WHAT TO PRODUCE
Type the records out again in full, exactly.

Stored items
----
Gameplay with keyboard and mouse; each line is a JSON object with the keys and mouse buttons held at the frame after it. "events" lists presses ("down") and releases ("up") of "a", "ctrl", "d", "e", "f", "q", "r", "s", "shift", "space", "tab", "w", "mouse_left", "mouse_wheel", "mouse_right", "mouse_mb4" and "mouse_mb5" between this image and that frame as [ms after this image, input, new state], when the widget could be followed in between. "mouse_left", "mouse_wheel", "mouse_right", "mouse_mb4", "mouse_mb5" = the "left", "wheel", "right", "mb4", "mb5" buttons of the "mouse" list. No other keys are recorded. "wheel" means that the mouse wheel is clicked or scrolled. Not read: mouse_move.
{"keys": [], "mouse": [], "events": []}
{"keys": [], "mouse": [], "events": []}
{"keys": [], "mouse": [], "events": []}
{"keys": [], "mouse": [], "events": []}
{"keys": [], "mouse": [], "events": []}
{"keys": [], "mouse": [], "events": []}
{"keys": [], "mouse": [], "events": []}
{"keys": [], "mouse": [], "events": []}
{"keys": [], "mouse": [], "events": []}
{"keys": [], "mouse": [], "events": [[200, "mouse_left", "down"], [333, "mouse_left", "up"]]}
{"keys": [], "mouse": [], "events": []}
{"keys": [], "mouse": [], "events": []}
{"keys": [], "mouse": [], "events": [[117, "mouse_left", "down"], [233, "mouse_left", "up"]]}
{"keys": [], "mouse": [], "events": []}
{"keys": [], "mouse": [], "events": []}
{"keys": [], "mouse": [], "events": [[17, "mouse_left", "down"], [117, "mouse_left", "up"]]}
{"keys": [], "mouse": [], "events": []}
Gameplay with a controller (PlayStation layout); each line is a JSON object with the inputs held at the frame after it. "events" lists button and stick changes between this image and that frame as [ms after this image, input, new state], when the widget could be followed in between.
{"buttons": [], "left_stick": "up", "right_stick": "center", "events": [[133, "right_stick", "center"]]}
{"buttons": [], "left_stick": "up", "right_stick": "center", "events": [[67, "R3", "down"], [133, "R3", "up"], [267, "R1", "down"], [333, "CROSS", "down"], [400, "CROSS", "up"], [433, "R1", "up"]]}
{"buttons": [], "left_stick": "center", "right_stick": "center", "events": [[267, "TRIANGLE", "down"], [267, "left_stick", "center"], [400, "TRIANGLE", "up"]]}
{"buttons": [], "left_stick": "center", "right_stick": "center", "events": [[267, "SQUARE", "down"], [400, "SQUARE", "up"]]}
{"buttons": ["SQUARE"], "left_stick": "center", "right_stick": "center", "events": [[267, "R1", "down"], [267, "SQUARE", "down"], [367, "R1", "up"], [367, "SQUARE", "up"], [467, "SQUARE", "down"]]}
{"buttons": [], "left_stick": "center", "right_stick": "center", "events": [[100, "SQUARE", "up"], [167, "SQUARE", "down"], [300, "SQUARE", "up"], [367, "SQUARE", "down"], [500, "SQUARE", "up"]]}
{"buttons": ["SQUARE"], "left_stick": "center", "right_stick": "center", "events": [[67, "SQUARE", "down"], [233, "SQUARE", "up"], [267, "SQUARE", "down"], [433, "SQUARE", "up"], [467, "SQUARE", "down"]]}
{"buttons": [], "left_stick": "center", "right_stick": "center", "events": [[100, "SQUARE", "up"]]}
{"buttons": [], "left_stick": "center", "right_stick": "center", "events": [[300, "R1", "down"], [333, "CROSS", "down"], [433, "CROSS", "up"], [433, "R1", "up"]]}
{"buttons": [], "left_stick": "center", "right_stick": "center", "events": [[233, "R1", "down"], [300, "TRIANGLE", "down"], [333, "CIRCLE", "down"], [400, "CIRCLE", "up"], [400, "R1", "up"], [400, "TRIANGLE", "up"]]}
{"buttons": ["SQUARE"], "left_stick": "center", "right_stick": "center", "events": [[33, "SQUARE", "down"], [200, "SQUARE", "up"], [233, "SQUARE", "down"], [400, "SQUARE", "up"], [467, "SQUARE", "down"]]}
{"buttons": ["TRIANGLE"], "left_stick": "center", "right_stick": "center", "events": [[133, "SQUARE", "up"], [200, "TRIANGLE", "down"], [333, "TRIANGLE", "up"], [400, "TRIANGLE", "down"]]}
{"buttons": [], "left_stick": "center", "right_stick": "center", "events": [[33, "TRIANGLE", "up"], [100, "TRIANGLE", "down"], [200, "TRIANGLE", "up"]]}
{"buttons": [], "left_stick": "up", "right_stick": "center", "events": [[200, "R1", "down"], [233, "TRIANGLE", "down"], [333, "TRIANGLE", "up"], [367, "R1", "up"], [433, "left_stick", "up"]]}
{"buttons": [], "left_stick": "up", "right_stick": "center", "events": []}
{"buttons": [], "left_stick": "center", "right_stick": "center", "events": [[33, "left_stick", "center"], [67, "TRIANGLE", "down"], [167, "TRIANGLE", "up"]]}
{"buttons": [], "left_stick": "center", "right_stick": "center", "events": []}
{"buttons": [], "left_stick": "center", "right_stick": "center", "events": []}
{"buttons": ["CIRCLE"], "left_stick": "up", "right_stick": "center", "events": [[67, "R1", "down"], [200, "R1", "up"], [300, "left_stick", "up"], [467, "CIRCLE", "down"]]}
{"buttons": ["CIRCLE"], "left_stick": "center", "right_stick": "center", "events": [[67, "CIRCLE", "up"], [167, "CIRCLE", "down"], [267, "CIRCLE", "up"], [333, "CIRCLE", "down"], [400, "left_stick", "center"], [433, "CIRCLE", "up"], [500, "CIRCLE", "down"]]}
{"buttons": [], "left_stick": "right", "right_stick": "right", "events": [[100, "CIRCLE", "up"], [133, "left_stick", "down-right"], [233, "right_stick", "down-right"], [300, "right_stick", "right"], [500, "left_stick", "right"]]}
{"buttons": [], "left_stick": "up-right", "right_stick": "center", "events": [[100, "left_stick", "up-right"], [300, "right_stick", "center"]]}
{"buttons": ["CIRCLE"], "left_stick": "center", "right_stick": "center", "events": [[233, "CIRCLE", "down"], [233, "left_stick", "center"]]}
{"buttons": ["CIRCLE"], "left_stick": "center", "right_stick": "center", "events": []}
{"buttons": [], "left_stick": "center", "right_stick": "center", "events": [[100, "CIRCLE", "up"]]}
----
YOUR SOLUTION
Gameplay with keyboard and mouse; each line is a JSON object with the keys and mouse buttons held at the frame after it. "events" lists presses ("down") and releases ("up") of "a", "ctrl", "d", "e", "f", "q", "r", "s", "shift", "space", "tab", "w", "mouse_left", "mouse_wheel", "mouse_right", "mouse_mb4" and "mouse_mb5" between this image and that frame as [ms after this image, input, new state], when the widget could be followed in between. "mouse_left", "mouse_wheel", "mouse_right", "mouse_mb4", "mouse_mb5" = the "left", "wheel", "right", "mb4", "mb5" buttons of the "mouse" list. No other keys are recorded. "wheel" means that the mouse wheel is clicked or scrolled. Not read: mouse_move.
{"keys": [], "mouse": [], "events": []}
{"keys": [], "mouse": [], "events": []}
{"keys": [], "mouse": [], "events": []}
{"keys": [], "mouse": [], "events": []}
{"keys": [], "mouse": [], "events": []}
{"keys": [], "mouse": [], "events": []}
{"keys": [], "mouse": [], "events": []}
{"keys": [], "mouse": [], "events": []}
{"keys": [], "mouse": [], "events": []}
{"keys": [], "mouse": [], "events": [[200, "mouse_left", "down"], [333, "mouse_left", "up"]]}
{"keys": [], "mouse": [], "events": []}
{"keys": [], "mouse": [], "events": []}
{"keys": [], "mouse": [], "events": [[117, "mouse_left", "down"], [233, "mouse_left", "up"]]}
{"keys": [], "mouse": [], "events": []}
{"keys": [], "mouse": [], "events": []}
{"keys": [], "mouse": [], "events": [[17, "mouse_left", "down"], [117, "mouse_left", "up"]]}
{"keys": [], "mouse": [], "events": []}
Gameplay with a controller (PlayStation layout); each line is a JSON object with the inputs held at the frame after it. "events" lists button and stick changes between this image and that frame as [ms after this image, input, new state], when the widget could be followed in between.
{"buttons": [], "left_stick": "up", "right_stick": "center", "events": [[133, "right_stick", "center"]]}
{"buttons": [], "left_stick": "up", "right_stick": "center", "events": [[67, "R3", "down"], [133, "R3", "up"], [267, "R1", "down"], [333, "CROSS", "down"], [400, "CROSS", "up"], [433, "R1", "up"]]}
{"buttons": [], "left_stick": "center", "right_stick": "center", "events": [[267, "TRIANGLE", "down"], [267, "left_stick", "center"], [400, "TRIANGLE", "up"]]}
{"buttons": [], "left_stick": "center", "right_stick": "center", "events": [[267, "SQUARE", "down"], [400, "SQUARE", "up"]]}
{"buttons": ["SQUARE"], "left_stick": "center", "right_stick": "center", "events": [[267, "R1", "down"], [267, "SQUARE", "down"], [367, "R1", "up"], [367, "SQUARE", "up"], [467, "SQUARE", "down"]]}
{"buttons": [], "left_stick": "center", "right_stick": "center", "events": [[100, "SQUARE", "up"], [167, "SQUARE", "down"], [300, "SQUARE", "up"], [367, "SQUARE", "down"], [500, "SQUARE", "up"]]}
{"buttons": ["SQUARE"], "left_stick": "center", "right_stick": "center", "events": [[67, "SQUARE", "down"], [233, "SQUARE", "up"], [267, "SQUARE", "down"], [433, "SQUARE", "up"], [467, "SQUARE", "down"]]}
{"buttons": [], "left_stick": "center", "right_stick": "center", "events": [[100, "SQUARE", "up"]]}
{"buttons": [], "left_stick": "center", "right_stick": "center", "events": [[300, "R1", "down"], [333, "CROSS", "down"], [433, "CROSS", "up"], [433, "R1", "up"]]}
{"buttons": [], "left_stick": "center", "right_stick": "center", "events": [[233, "R1", "down"], [300, "TRIANGLE", "down"], [333, "CIRCLE", "down"], [400, "CIRCLE", "up"], [400, "R1", "up"], [400, "TRIANGLE", "up"]]}
{"buttons": ["SQUARE"], "left_stick": "center", "right_stick": "center", "events": [[33, "SQUARE", "down"], [200, "SQUARE", "up"], [233, "SQUARE", "down"], [400, "SQUARE", "up"], [467, "SQUARE", "down"]]}
{"buttons": ["TRIANGLE"], "left_stick": "center", "right_stick": "center", "events": [[133, "SQUARE", "up"], [200, "TRIANGLE", "down"], [333, "TRIANGLE", "up"], [400, "TRIANGLE", "down"]]}
{"buttons": [], "left_stick": "center", "right_stick": "center", "events": [[33, "TRIANGLE", "up"], [100, "TRIANGLE", "down"], [200, "TRIANGLE", "up"]]}
{"buttons": [], "left_stick": "up", "right_stick": "center", "events": [[200, "R1", "down"], [233, "TRIANGLE", "down"], [333, "TRIANGLE", "up"], [367, "R1", "up"], [433, "left_stick", "up"]]}
{"buttons": [], "left_stick": "up", "right_stick": "center", "events": []}
{"buttons": [], "left_stick": "center", "right_stick": "center", "events": [[33, "left_stick", "center"], [67, "TRIANGLE", "down"], [167, "TRIANGLE", "up"]]}
{"buttons": [], "left_stick": "center", "right_stick": "center", "events": []}
{"buttons": [], "left_stick": "center", "right_stick": "center", "events": []}
{"buttons": ["CIRCLE"], "left_stick": "up", "right_stick": "center", "events": [[67, "R1", "down"], [200, "R1", "up"], [300, "left_stick", "up"], [467, "CIRCLE", "down"]]}
{"buttons": ["CIRCLE"], "left_stick": "center", "right_stick": "center", "events": [[67, "CIRCLE", "up"], [167, "CIRCLE", "down"], [267, "CIRCLE", "up"], [333, "CIRCLE", "down"], [400, "left_stick", "center"], [433, "CIRCLE", "up"], [500, "CIRCLE", "down"]]}
{"buttons": [], "left_stick": "right", "right_stick": "right", "events": [[100, "CIRCLE", "up"], [133, "left_stick", "down-right"], [233, "right_stick", "down-right"], [300, "right_stick", "right"], [500, "left_stick", "right"]]}
{"buttons": [], "left_stick": "up-right", "right_stick": "center", "events": [[100, "left_stick", "up-right"], [300, "right_stick", "center"]]}
{"buttons": ["CIRCLE"], "left_stick": "center", "right_stick": "center", "events": [[233, "CIRCLE", "down"], [233, "left_stick", "center"]]}
{"buttons": ["CIRCLE"], "left_stick": "center", "right_stick": "center", "events": []}
{"buttons": [], "left_stick": "center", "right_stick": "center", "events": [[100, "CIRCLE", "up"]]}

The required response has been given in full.